*** Opening THE DATA ***

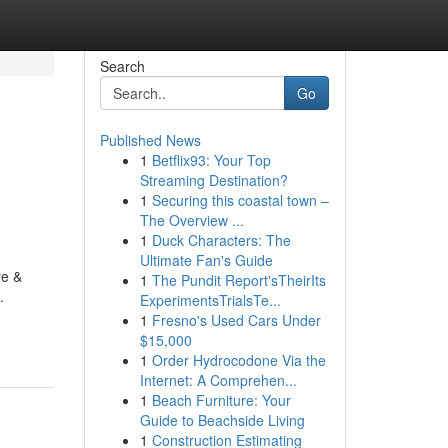
Search
Go
Published News
1
Betflix93: Your Top
Streaming Destination?
1
Securing this coastal town –
The Overview ...
1
Duck Characters: The
Ultimate Fan's Guide
re &
1
The Pundit Report'sTheirIts
.
ExperimentsTrialsTe...
1
Fresno's Used Cars Under
$15,000
1
Order Hydrocodone Via the
Internet: A Comprehen...
1
Beach Furniture: Your
Guide to Beachside Living
1
Construction Estimating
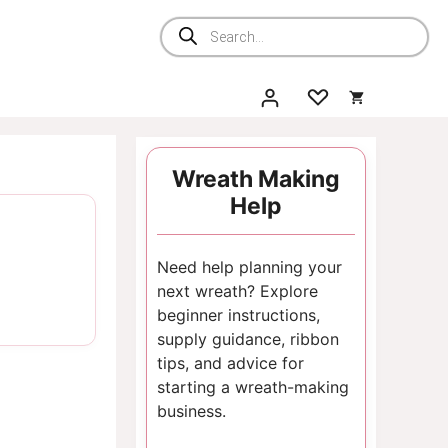
Products
search
Wreath Making
Help
Need help planning your
next wreath? Explore
beginner instructions,
supply guidance, ribbon
tips, and advice for
starting a wreath-making
business.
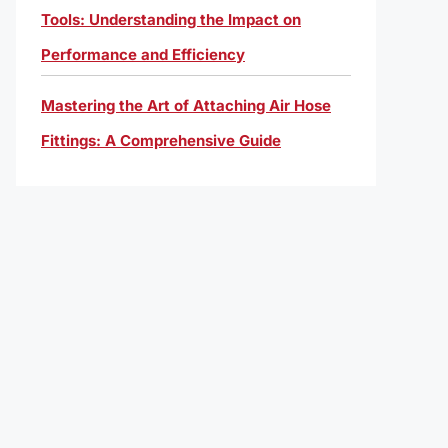
Tools: Understanding the Impact on
Performance and Efficiency
Mastering the Art of Attaching Air Hose
Fittings: A Comprehensive Guide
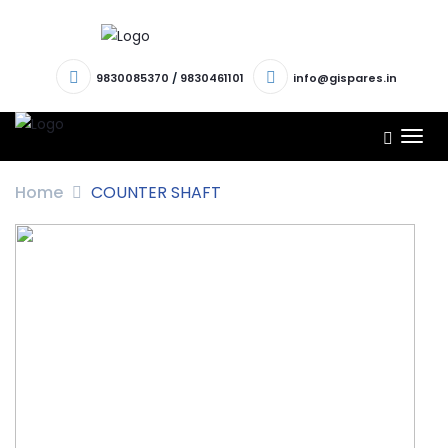
9830085370
/
9830461101
info@gispares.in
TOG
NAV
Home
COUNTER SHAFT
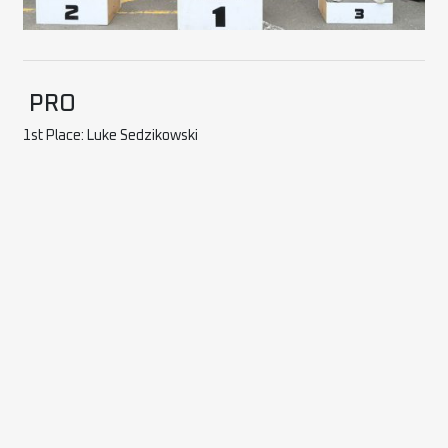
PRO
1st Place: Luke Sedzikowski
2nd Place: Chris Cherry
3rd Place: Paul Huxley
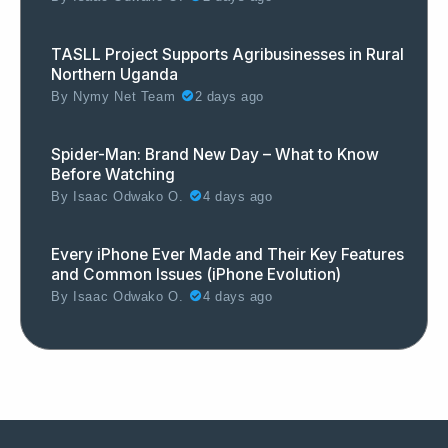
TASLL Project Supports Agribusinesses in Rural
Northern Uganda
By
Nymy Net Team
2 days ago
Spider-Man: Brand New Day – What to Know
Before Watching
By
Isaac Odwako O.
4 days ago
Every iPhone Ever Made and Their Key Features
and Common Issues (iPhone Evolution)
By
Isaac Odwako O.
4 days ago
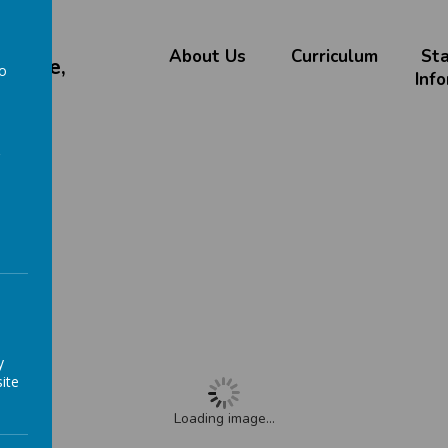
About Us
Curriculum
St
chieve,
to
Inf
a
 Menu
enu
y
ite
Loading image...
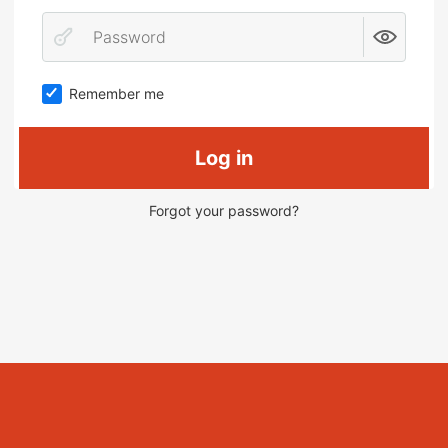
Remember me
Log in
Forgot your password?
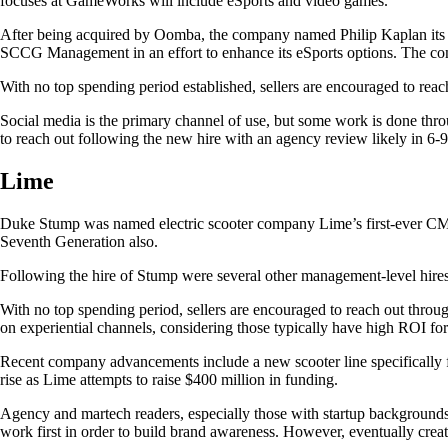
focuses at GameWorks will include eSports and video games.
After being acquired by Oomba, the company named Philip Kaplan its CE
SCCG Management in an effort to enhance its eSports options. The co
With no top spending period established, sellers are encouraged to reac
Social media is the primary channel of use, but some work is done thro
to reach out following the new hire with an agency review likely in 6-
Lime
Duke Stump was named electric scooter company Lime’s first-ever CMO
Seventh Generation also.
Following the hire of Stump were several other management-level hires 
With no top spending period, sellers are encouraged to reach out throug
on experiential channels, considering those typically have high ROI for
Recent company advancements include a new scooter line specifically 
rise as Lime attempts to raise $400 million in funding.
Agency and martech readers, especially those with startup backgrounds
work first in order to build brand awareness. However, eventually crea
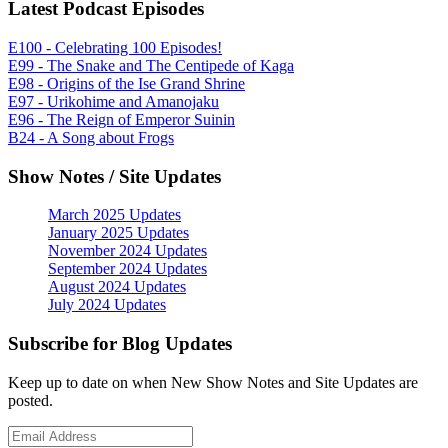
Latest Podcast Episodes
E100 - Celebrating 100 Episodes!
E99 - The Snake and The Centipede of Kaga
E98 - Origins of the Ise Grand Shrine
E97 - Urikohime and Amanojaku
E96 - The Reign of Emperor Suinin
B24 - A Song about Frogs
Show Notes / Site Updates
March 2025 Updates
January 2025 Updates
November 2024 Updates
September 2024 Updates
August 2024 Updates
July 2024 Updates
Subscribe for Blog Updates
Keep up to date on when New Show Notes and Site Updates are
posted.
Email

*** Closing THE DATA ***

• EXERCISE:
Would you retype the lines of the data above, from the one holding "September 2024 Updates" through its final line, exactly and without adding any other line?

• OUTPUT:
September 2024 Updates
August 2024 Updates
July 2024 Updates
Subscribe for Blog Updates
Keep up to date on when New Show Notes and Site Updates are
posted.
Email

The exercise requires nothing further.